BEGIN THE DATA

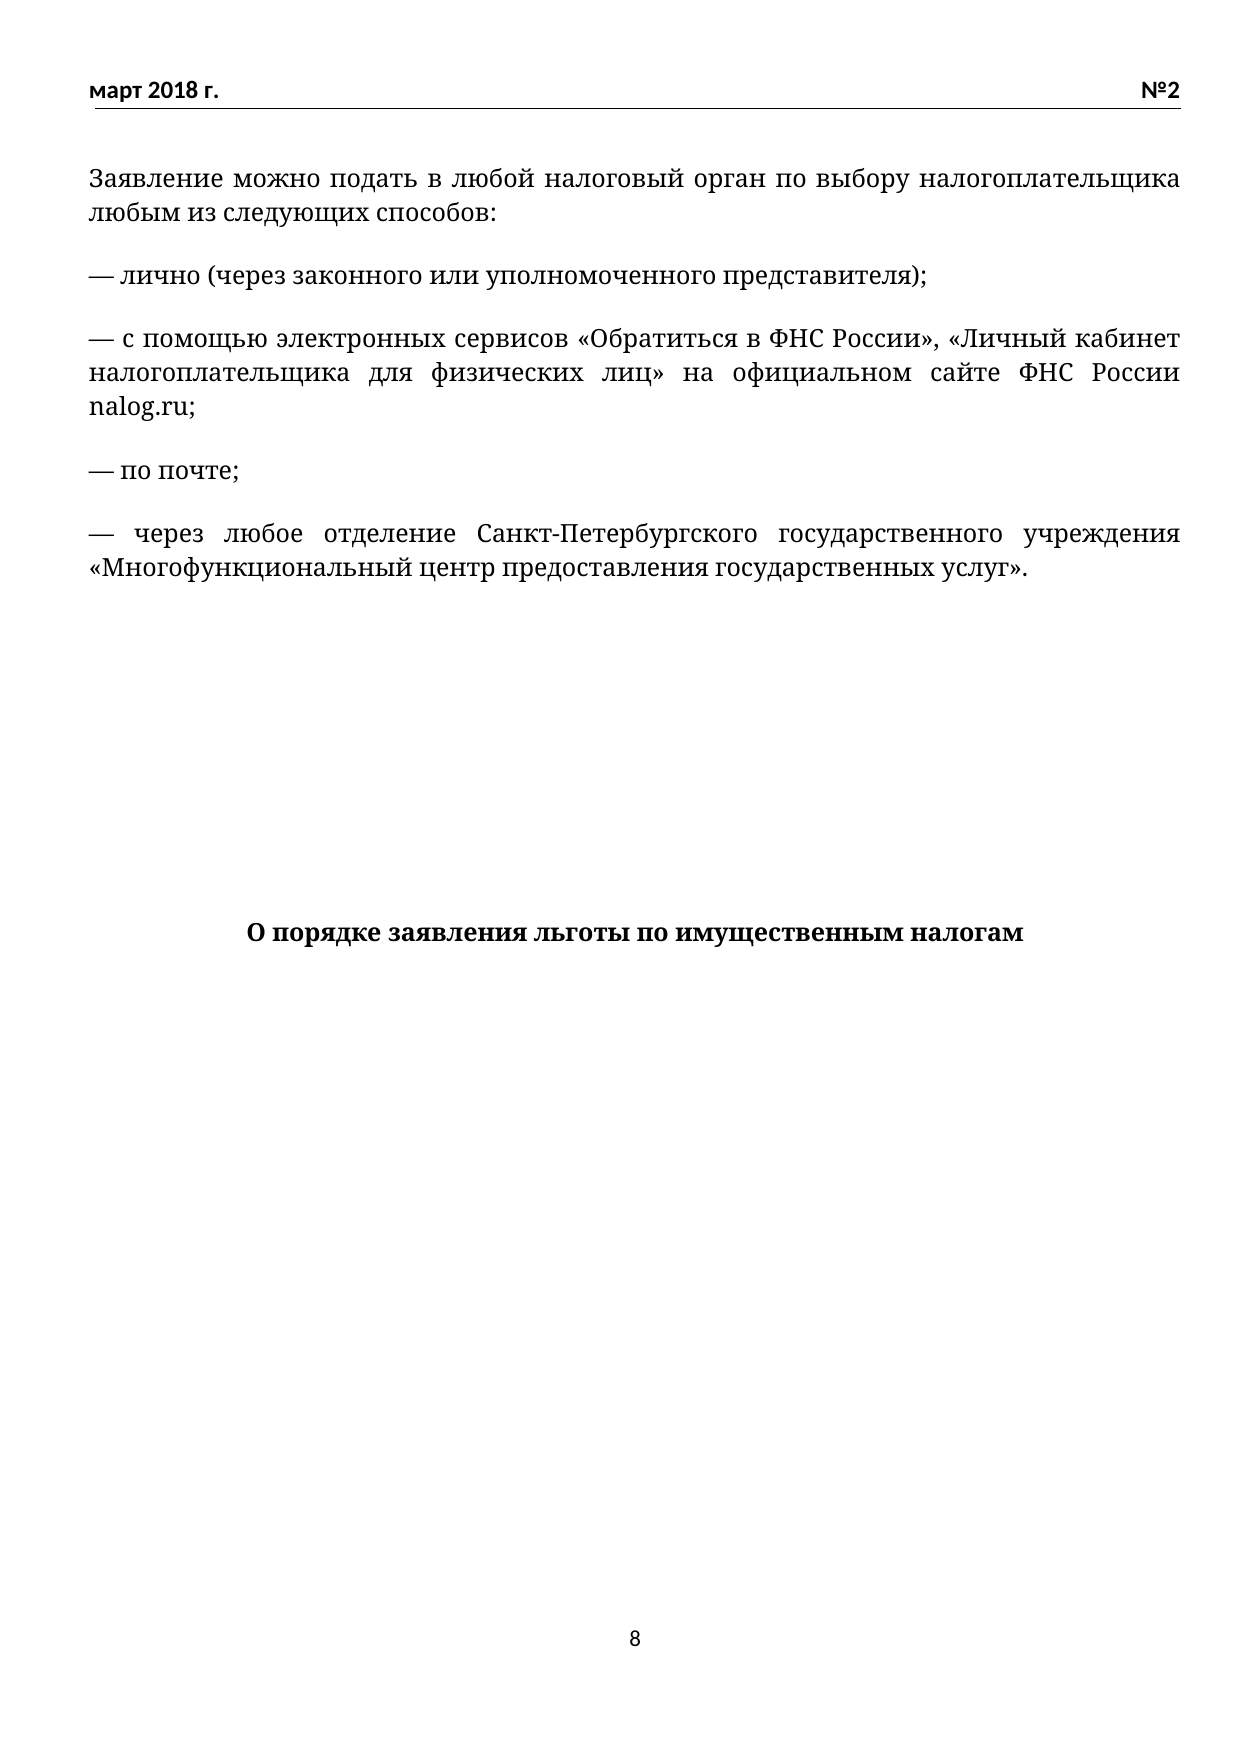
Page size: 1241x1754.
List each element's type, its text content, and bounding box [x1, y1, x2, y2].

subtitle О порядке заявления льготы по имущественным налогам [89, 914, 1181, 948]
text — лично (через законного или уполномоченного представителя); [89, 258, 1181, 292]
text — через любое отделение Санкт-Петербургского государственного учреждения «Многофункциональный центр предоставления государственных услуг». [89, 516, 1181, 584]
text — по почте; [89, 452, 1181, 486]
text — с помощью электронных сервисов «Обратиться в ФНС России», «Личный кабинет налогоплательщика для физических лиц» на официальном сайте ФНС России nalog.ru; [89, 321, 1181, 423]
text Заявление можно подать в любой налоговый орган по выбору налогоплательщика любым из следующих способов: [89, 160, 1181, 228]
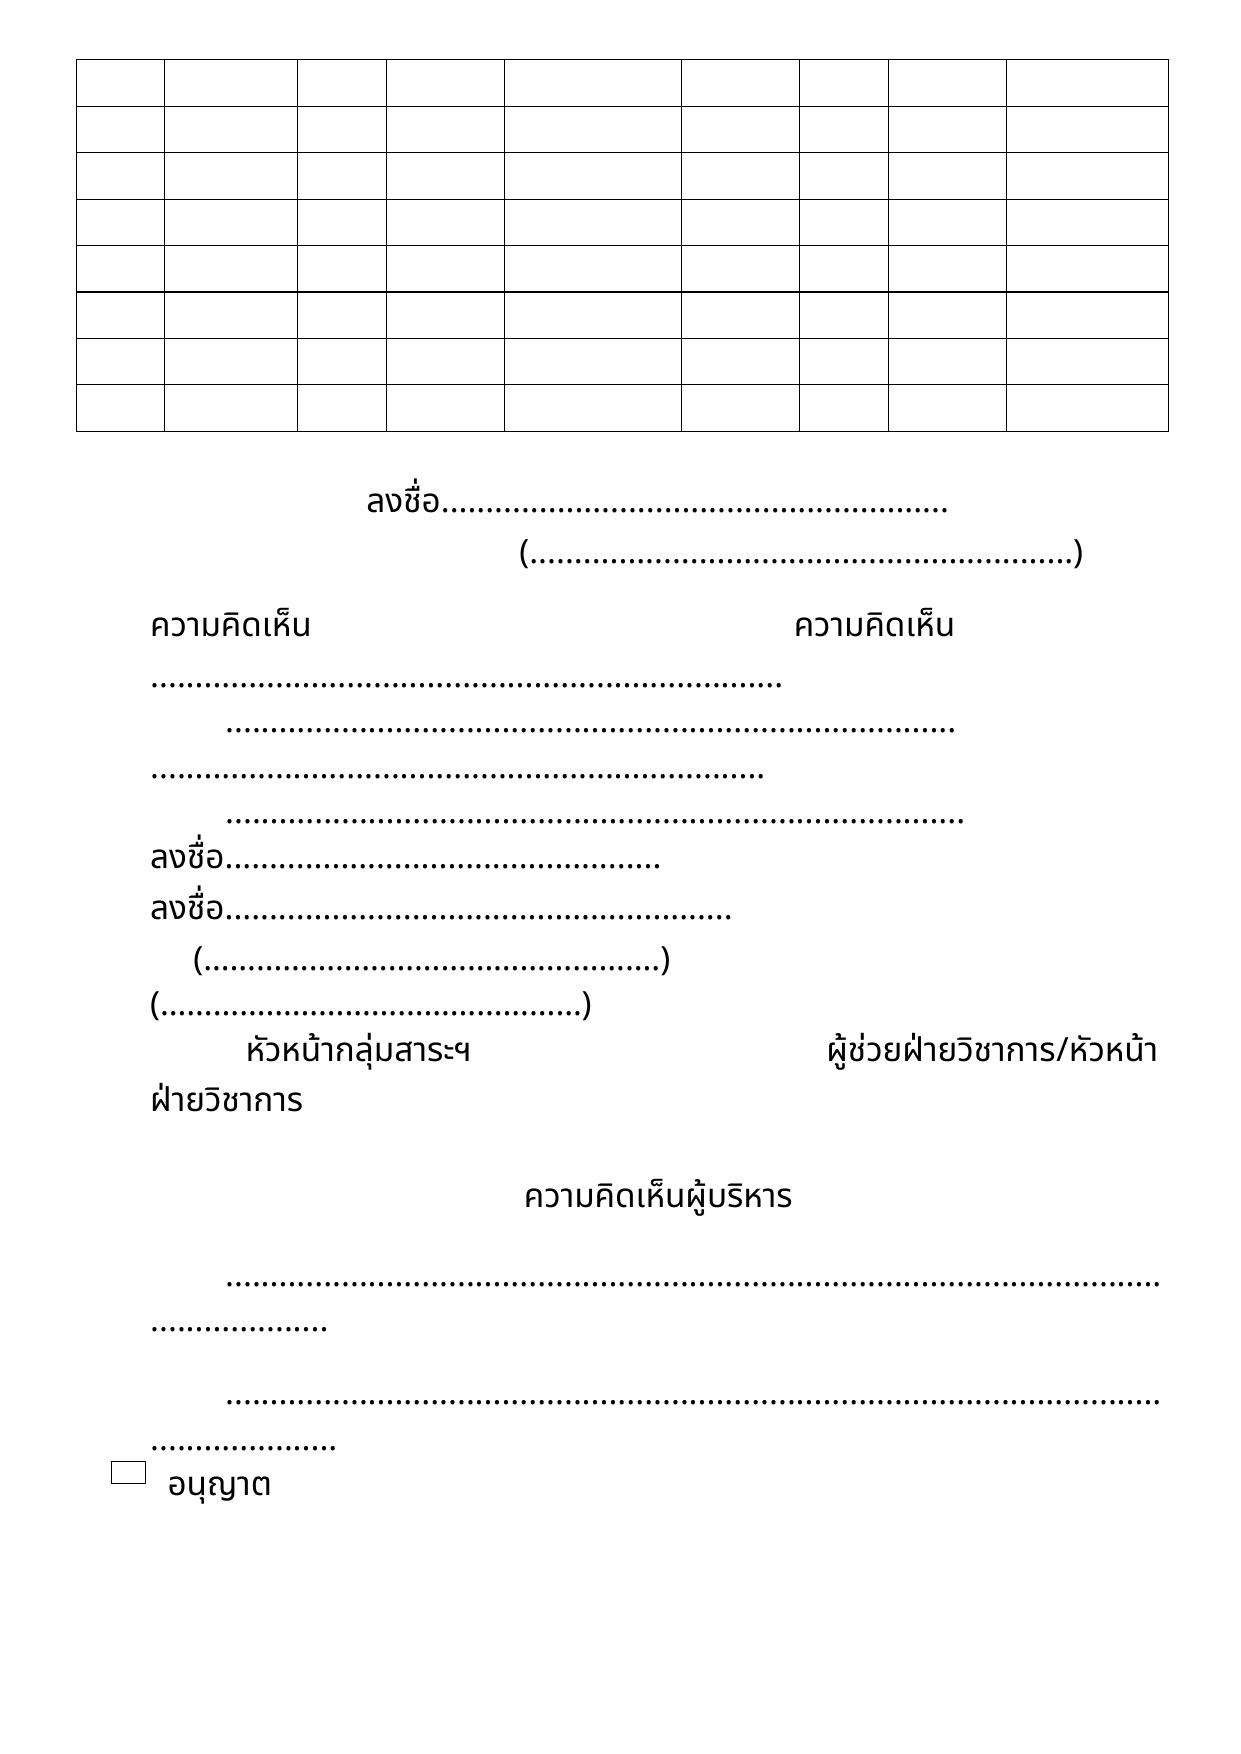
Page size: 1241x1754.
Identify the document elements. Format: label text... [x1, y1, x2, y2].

END THE DATA

▸ EXERCISE AIM
For the data above, return an exact copy that contains no pictures.

▸ WORKED SOLUTION
Page size: 1241x1754.
List each element's type, its text content, and bounding box [x1, y1, x2, y2].

subtitle О порядке заявления льготы по имущественным налогам [89, 914, 1181, 948]
text — лично (через законного или уполномоченного представителя); [89, 258, 1181, 292]
text — через любое отделение Санкт-Петербургского государственного учреждения «Многофункциональный центр предоставления государственных услуг». [89, 516, 1181, 584]
text — по почте; [89, 452, 1181, 486]
text — с помощью электронных сервисов «Обратиться в ФНС России», «Личный кабинет налогоплательщика для физических лиц» на официальном сайте ФНС России nalog.ru; [89, 321, 1181, 423]
text Заявление можно подать в любой налоговый орган по выбору налогоплательщика любым из следующих способов: [89, 160, 1181, 228]
Page size: 1241x1754.
Identify the document elements. Format: label text... [x1, y1, x2, y2].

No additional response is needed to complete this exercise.